Читать «Нагрудный знак «OST»» онлайн - страница 165

Виталий Сёмин

Мне хотелось очистить память, изжить из нее свой конфуз. Для этого надо было еще раз пережить его с тем, кто готов простить. Несколько раз заговаривал с Ванюшей. Он отмахивался: «Брось ты!» Хотя не был со мной молчалив. Учил различать благоприятные и тревожные приметы: например, отправляясь на опасное предприятие, не следует почему-то причесываться и считать, скажем, деньги или сломанные зубцы в расческе. Очень серьезно отнесся к моему рассказу о мстительном католическом боге, который наказал меня за то, что я повторял, не зная их смысла, любимые словечки Жана.

– Шутки шутками,– сказал Ванюша,– а лучше забудь.

Однако самые черные приметы ни от чего Ванюшу не удерживали. Помню, что перед выходом на опасное предприятие приметам устраивалась настоящая ревизия. С шуточками или без шуточек, но все в барачной комнате в нее вовлекались. Не надел ли кто в спешке рубашку наизнанку, кого первым увидели, выходя на порог, мужчину или женщину. Ни архитектор Аркадий, ни слесарь Петрович не пытались возражать.

В начале марта мы с Ванюшей пронесли в лагерь еще два пистолета.

По воскресеньям, когда не выгоняли на фабричные и лагерные работы, желающим разрешалось пойти поработать к немцам в город. Я хотел назвать этих немцев частными нанимателями, но «наниматель» здесь никак не подходит. Не было никакого предварительного уговора; чаще, чем слово «работать», употреблялся глагол «гельфен» – «помогать», нельзя было даже выбрать себе нанимателя. Делалось это так. Утром в воскресенье у вахтштубы собирались пять-десять немцев, которым на воскресенье требовалось по два-три «помощника». Немцы стояли в стороне, распоряжались полицаи. Так что даже немца по лицу (скупой – не скупой, человек – не человек) нельзя было выбрать. О самой работе и об оплате не было и речи. Не берусь утверждать, но, должно быть, все это официально и оформлялось так, что употребляться должен был глагол «гельфен», а не «арбайтен». Можно было догадаться, что противозаконна сама мысль об оплате «помощников», так сообщнически подмигивали полицаи: «брот», «эссен». Мол, хоть и запрещено, а хлеба дадут! Вообще этому воскресному набору «помощников» придавался некоторый оттенок противозаконной уступки, вроде сбора крапивы для лагерной баланды на пустыре, прилегающем к лагерю. Сбор был устроен весной сорок пятого года, и лагерный комендант показывал, что это он на свой страх разрешил.
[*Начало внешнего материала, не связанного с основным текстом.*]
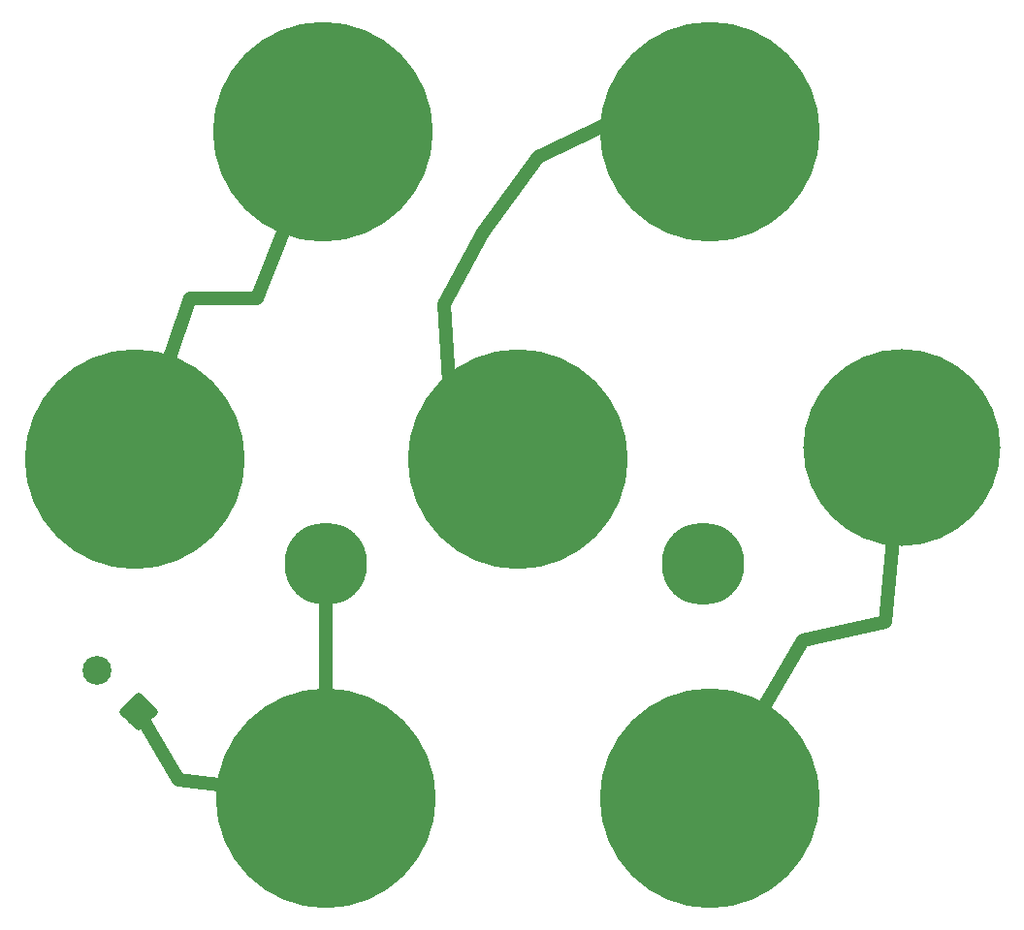
<source format=gtl>
G04 MADE WITH FRITZING*
G04 WWW.FRITZING.ORG*
G04 DOUBLE SIDED*
G04 HOLES PLATED*
G04 CONTOUR ON CENTER OF CONTOUR VECTOR*
%ASAXBY*%
%FSLAX23Y23*%
%MOIN*%
%OFA0B0*%
%SFA1.0B1.0*%
%ADD10C,0.099055*%
%ADD11C,0.283464*%
%ADD12C,0.755905*%
%ADD13C,0.677165*%
%ADD14C,0.048000*%
%ADD15C,0.020000*%
%LNCOPPER1*%
G90*
G70*
G54D10*
X706Y1058D03*
X565Y1199D03*
G54D11*
X2647Y1568D03*
X1351Y1568D03*
G54D12*
X2670Y3053D03*
X2010Y1927D03*
G54D13*
X3329Y1966D03*
G54D12*
X692Y1927D03*
X1341Y3053D03*
X1351Y761D03*
X2670Y761D03*
G54D14*
X843Y825D02*
X1288Y769D01*
D02*
X721Y1033D02*
X843Y825D01*
D02*
X1113Y2480D02*
X884Y2480D01*
D02*
X1318Y2994D02*
X1113Y2480D01*
D02*
X884Y2480D02*
X712Y1986D01*
D02*
X3273Y1368D02*
X3323Y1903D01*
D02*
X2989Y1302D02*
X3273Y1368D01*
D02*
X2702Y815D02*
X2989Y1302D01*
D02*
X2607Y3057D02*
X2309Y3077D01*
D02*
X1889Y2706D02*
X1757Y2459D01*
D02*
X1757Y2459D02*
X1778Y2138D01*
D02*
X2080Y2966D02*
X1889Y2706D01*
D02*
X1778Y2138D02*
X1964Y1969D01*
D02*
X2309Y3077D02*
X2080Y2966D01*
D02*
X1351Y1505D02*
X1351Y824D01*
G54D15*
X706Y1002D02*
X650Y1058D01*
X706Y1114D01*
X762Y1058D01*
X706Y1002D01*
D02*
G04 End of Copper1*
M02*
</source>
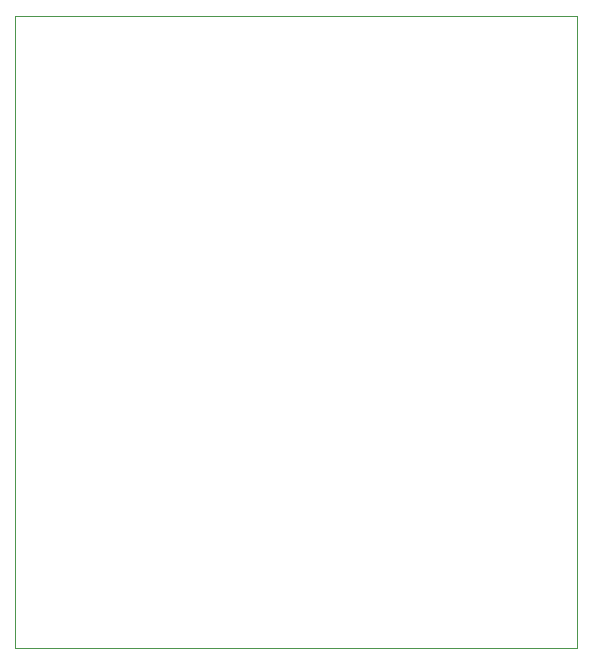
<source format=gbr>
%TF.GenerationSoftware,KiCad,Pcbnew,7.0.7*%
%TF.CreationDate,2024-03-27T23:02:27-04:00*%
%TF.ProjectId,pneu_pwr_brd,706e6575-5f70-4777-925f-6272642e6b69,rev?*%
%TF.SameCoordinates,Original*%
%TF.FileFunction,Profile,NP*%
%FSLAX46Y46*%
G04 Gerber Fmt 4.6, Leading zero omitted, Abs format (unit mm)*
G04 Created by KiCad (PCBNEW 7.0.7) date 2024-03-27 23:02:27*
%MOMM*%
%LPD*%
G01*
G04 APERTURE LIST*
%TA.AperFunction,Profile*%
%ADD10C,0.100000*%
%TD*%
G04 APERTURE END LIST*
D10*
X137287000Y-50927000D02*
X184912000Y-50927000D01*
X184912000Y-104394000D01*
X137287000Y-104394000D01*
X137287000Y-50927000D01*
M02*

</source>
Иногда полицаи заходили так далеко, что называли профессии нанимающих:

– Бауэр!

– Беккарай!

– Кранкенхауз!

Мол, у крестьянина, в пекарне или больнице все-таки догадаются накормить.

По лицу коменданта было видно, что, отступая от требований режима, он не то рассчитывает на благодарность, но был бы удивлен, не обнаружив ее. Злоба, ожесточение, жестокость – это и сейчас можно себе представить. Гораздо труднее представить чувство превосходства, которое по-особому освещало злобу и ненависть. Недостаток каких качеств оно заменяло, возникло ли вместе с фашизмом или само его породило, не знаю. Но в снисходительности оно проявлялось не меньше, чем в многочисленных «ферботен». «Высокомерие», «заносчивость», «гордость» мало что объясняют. Отношение к старым порокам в Германии было таким же, как во всем мире. Высокомерие осуждалось, скромность восхвалялась. Но все это были пороки с разными лицами. Однако и для заносчивых, и для скромников, и для гордецов чувство превосходства над ненемцами было единым. Как в белой коже европейца, черной – африканца, здесь стиралась разноликость. Фашизм стремился к тому, чтобы каждый ненемец видел одно лицо и слышал одну интонацию. И я слышал. Все знают эту интонацию. В кинотеатре, в трамвае, в любом общественном месте громко переговариваются нагловатые парни, убеждая друг друга, что они бравые ребята.